"Masalahnya, selama ini orang Bali itu tidak mau sungguh-sungguh menjadi petani," kata Pastika dalam kegiatan resesnya bertajuk Pemuda Milenial itu di Agro Learning Center di Denpasar, Minggu.
Mantan Gubernur Bali tersebut menyayangkan seringkali generasi muda Bali tertarik kuliah di fakultas pertanian, karena berharap setelah lulus kuliah bisa menjadi PNS dan bukannya benar-benar terjun ke sawah.
"Atau malah maunya jadi kadis pertanian, padahal posisi kadis itu 'kan hanya satu orang," seloroh Pastika.
Anggota Komite 2 DPD itu pun kembali menyinggung program Sistem Pertanian Terintegrasi (Simantri) yang digagasnya saat masih menjabat Gubernur Bali sebagai upaya untuk meningkatkan kesejahteraan petani, paling sedikit dua kali lipat.
Program Simantri yang diluncurkan pertama kali pada 2009 hingga 2018 sudah terbentuk sebanyak 800 unit Simantri yang pendanaannya dibantu oleh Pemprov Bali.
Dia mengemukakan, untuk setiap sapi dari 20 ekor sapi yang dipelihara di unit Simantri setidaknya per hari dapat memberikan nilai tambah Rp50 ribu dari hasil pengolahan kotoran dan urine sapi menjadi pupuk organik dan biourine.
"Satu ekor sapi, untuk kotorannya bisa dihasilkan hingga tiga kilogram pupuk per hari dan satu liter urine dapat dihasilkan empat liter biourine," ucap mantan Kapolda Bali itu.
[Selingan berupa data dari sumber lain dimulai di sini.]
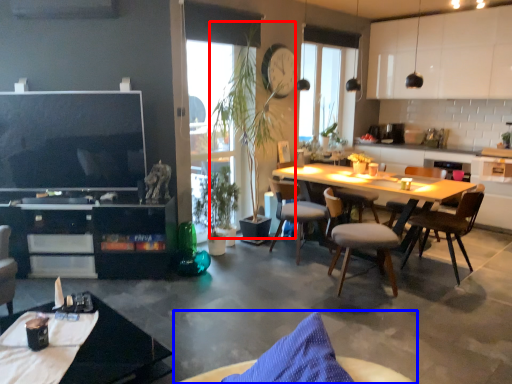
Question: Which object appears farthest to the camera in this image, plant (highlighted by a red box) or chair (highlighted by a blue box)?

Choices:
 (A) plant
 (B) chair

Answer: (A)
Dalam kesempatan itu, Pastika juga berbincang-bincang terkait prospek budi daya lele dengan Nyoman Baskara selaku penggagas Agro Learning Center dan salah satu petani dari Peguyangan Kaja, Kota Denpasar.
Baskara menyampaikan di lahan seluas sekitar 30 are tersebut, selain ditanami berbagai jenis tanaman sayur dan buah-buahan, juga dilengkapi dengan kolam budidaya lele dan nila.
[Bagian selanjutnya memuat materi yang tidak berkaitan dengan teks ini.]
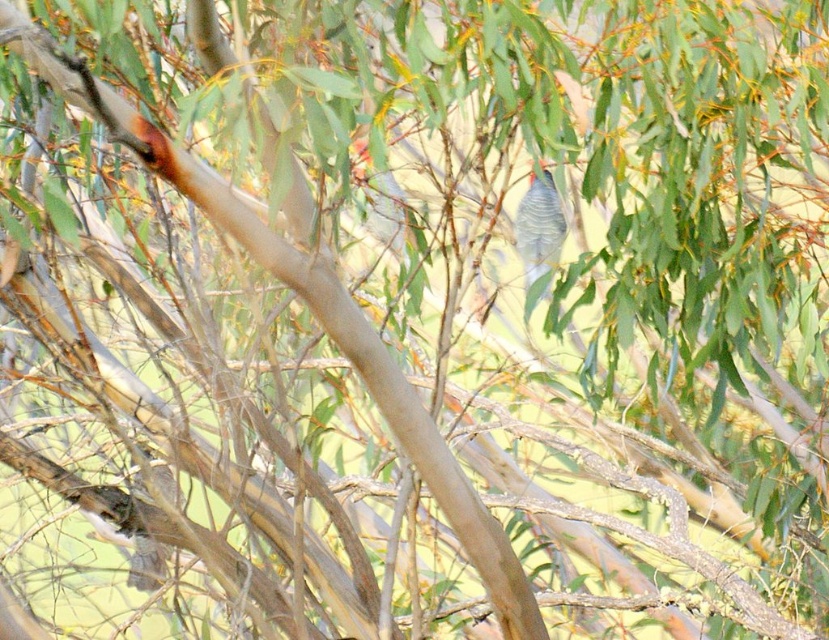
Which is in front, point (134, 545) or point (379, 221)?

Point (134, 545) is in front.

From the picture: Does brown speckled feathers at lower left appear under speckled gray bird at center?

Correct, brown speckled feathers at lower left is located below speckled gray bird at center.

Where is `brown speckled feathers at lower left`? The height and width of the screenshot is (640, 829). brown speckled feathers at lower left is located at coordinates (146, 563).

Image resolution: width=829 pixels, height=640 pixels. Describe the element at coordinates (539, 225) in the screenshot. I see `blue-gray feathers at center` at that location.

Who is positioned more to the right, blue-gray feathers at center or brown speckled feathers at lower left?

blue-gray feathers at center

At what (x,y) coordinates should I click in order to perform the action: click on blue-gray feathers at center. Please return your answer as a coordinate pair (x, y). Looking at the image, I should click on (539, 225).

The width and height of the screenshot is (829, 640). Identify the location of blue-gray feathers at center. (539, 225).

Can you confirm if blue-gray feathers at center is wider than speckled gray bird at center?

Yes.

Is point (529, 272) more distant than point (361, 177)?

Yes, it is behind point (361, 177).

Image resolution: width=829 pixels, height=640 pixels. I want to click on blue-gray feathers at center, so click(x=539, y=225).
Sementara itu, Wagan Sugasta, peternak lele dari Peguyangan Kaja mengatakan telah 13 tahun menekuni budi daya lele.
Sugasta dapat memproduksi benih lele di kisaran 150 ribu-200 ribu ekor setiap bulannya dengan harga satu ekor benih dari Rp150-Rp300 yang dijual untuk wilayah Kota Denpasar, Kabupaten Bangli, Karangasem dan Tabanan.
Selain itu, produksi lele yang untuk konsumsi, setiap bulannya dapat diproduksi hingga 1,5 ton. Namun, dalam enam bulan terakhir permintaan berkurang sehingga rata-rata produksi diturunkan menjadi 700 kilogram.
"Untuk lele yang ukurannya besar atau melebihi ukuran untuk dijual sebagai lalapan, dijual dalam bentuk lele bumbu sehingga lele dengan berbagai ukuran tetap laku. Harga perkilogramnya itu di kisaran Rp17.000 hingga Rp17.500," katanya.
Pastika dalam kunjungannya ke ALC itu juga berkesempatan menebar lele dan nila serta memberikan pakan ikan ke kolam yang tersedia dan memberikan bingkisan bahan pokok kepada mahasiswa dan perwakilan UMKM binaan Agro Learning Center itu.
Sebelum mengunjungi Agro Learning Center, Pastika didampingi staf ahli Ketut Ngastawa, Nyoman Baskara dan Nyoman Wiratmaja juga berdialog dengan para anggota Subak Lungatag, Desa Penatih, Kota Denpasar.